--- Problem ---
Arrange the lines of the entries below as a JSON list of strings, with one string per line and blank lines omitted. Leave the pictures out of the answer.

--- Provided records ---
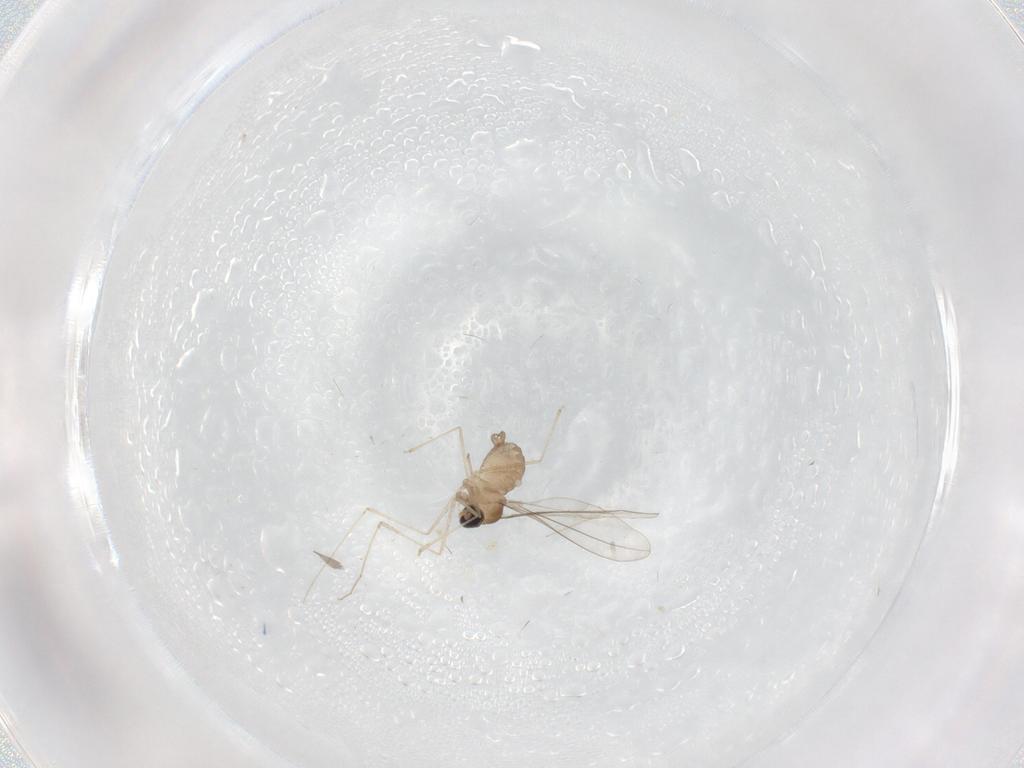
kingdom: Animalia
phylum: Arthropoda
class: Insecta
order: Diptera
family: Cecidomyiidae
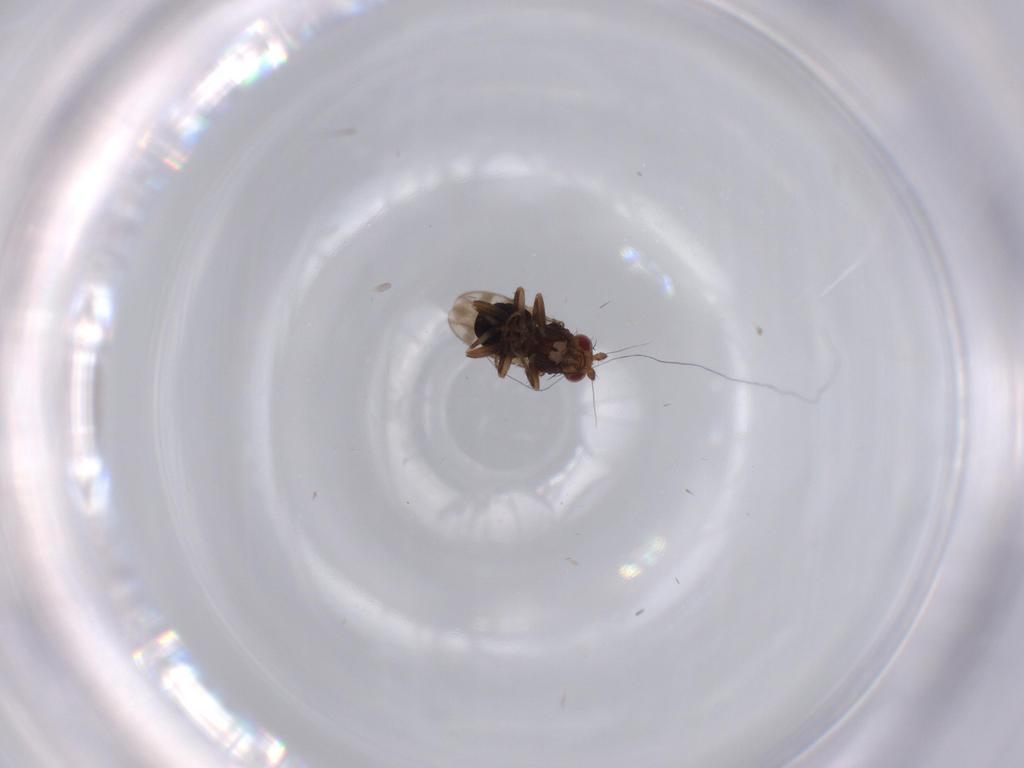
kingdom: Animalia
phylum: Arthropoda
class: Insecta
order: Diptera
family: Sphaeroceridae
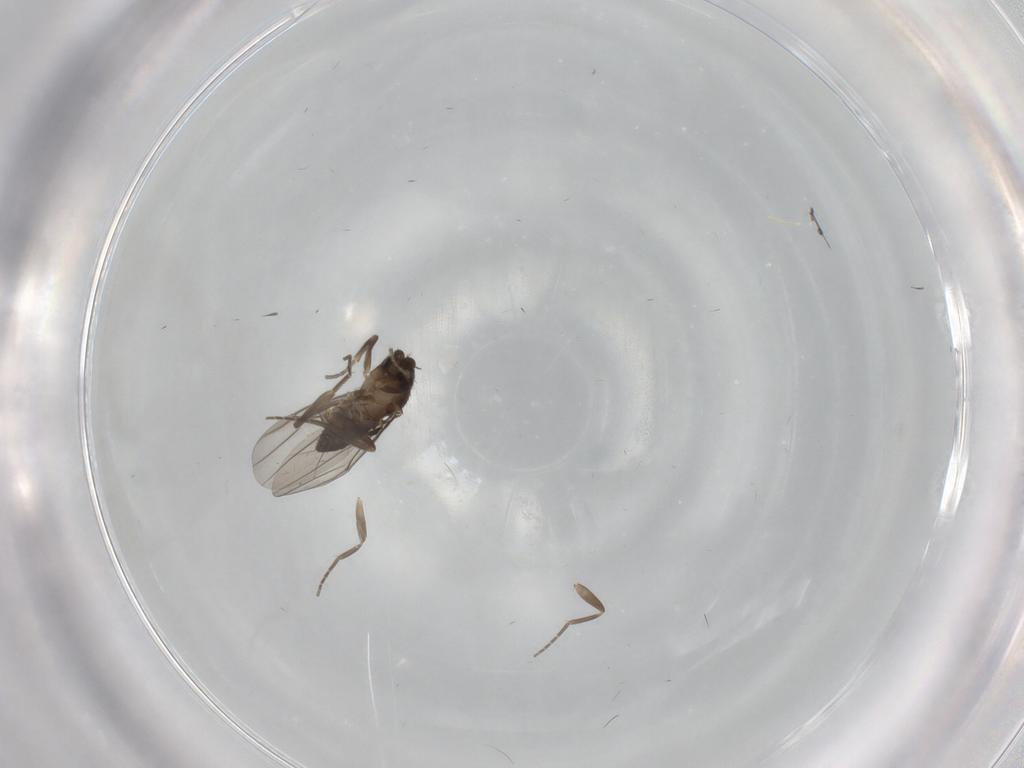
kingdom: Animalia
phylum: Arthropoda
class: Insecta
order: Diptera
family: Phoridae
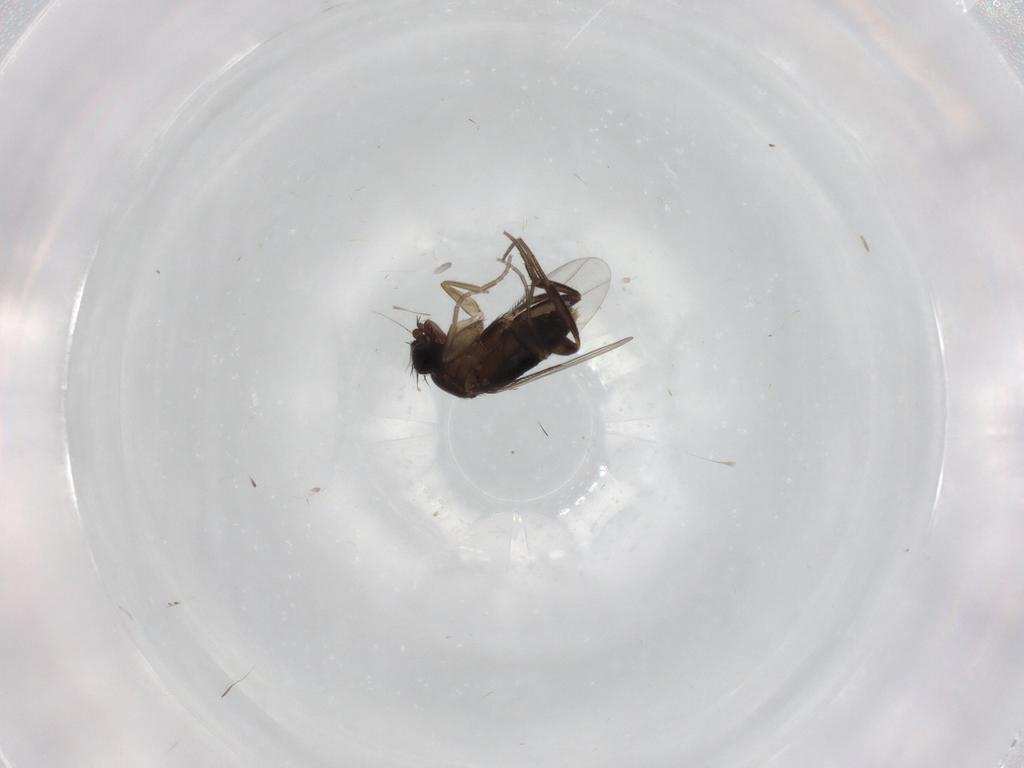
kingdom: Animalia
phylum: Arthropoda
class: Insecta
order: Diptera
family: Phoridae
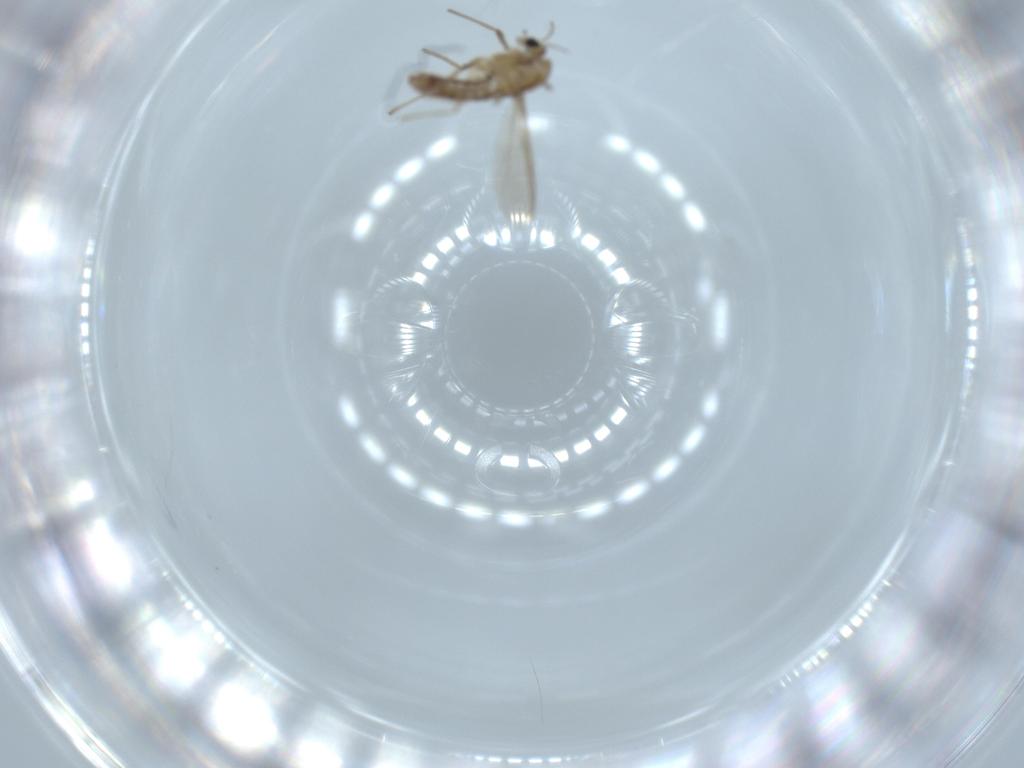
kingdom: Animalia
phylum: Arthropoda
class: Insecta
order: Diptera
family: Chironomidae
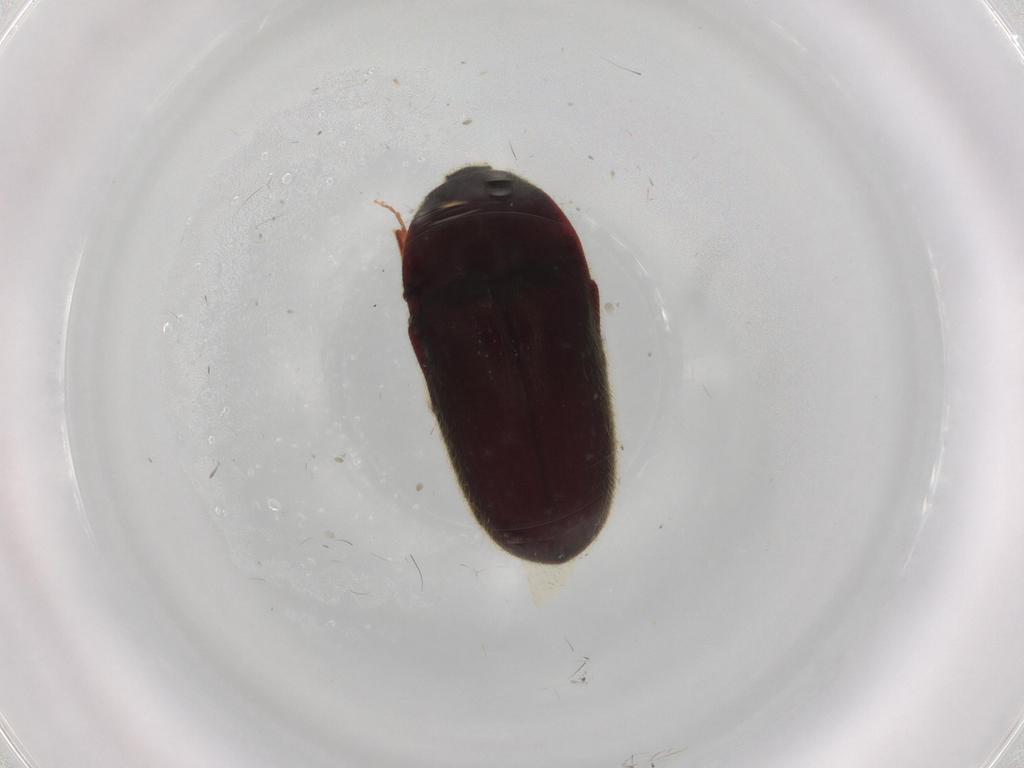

--- Result of the task ---
[
  "kingdom: Animalia",
  "phylum: Arthropoda",
  "class: Insecta",
  "order: Diptera",
  "family: Cecidomyiidae",
  "kingdom: Animalia",
  "phylum: Arthropoda",
  "class: Insecta",
  "order: Diptera",
  "family: Sphaeroceridae",
  "kingdom: Animalia",
  "phylum: Arthropoda",
  "class: Insecta",
  "order: Diptera",
  "family: Phoridae",
  "kingdom: Animalia",
  "phylum: Arthropoda",
  "class: Insecta",
  "order: Diptera",
  "family: Phoridae",
  "kingdom: Animalia",
  "phylum: Arthropoda",
  "class: Insecta",
  "order: Diptera",
  "family: Chironomidae"
]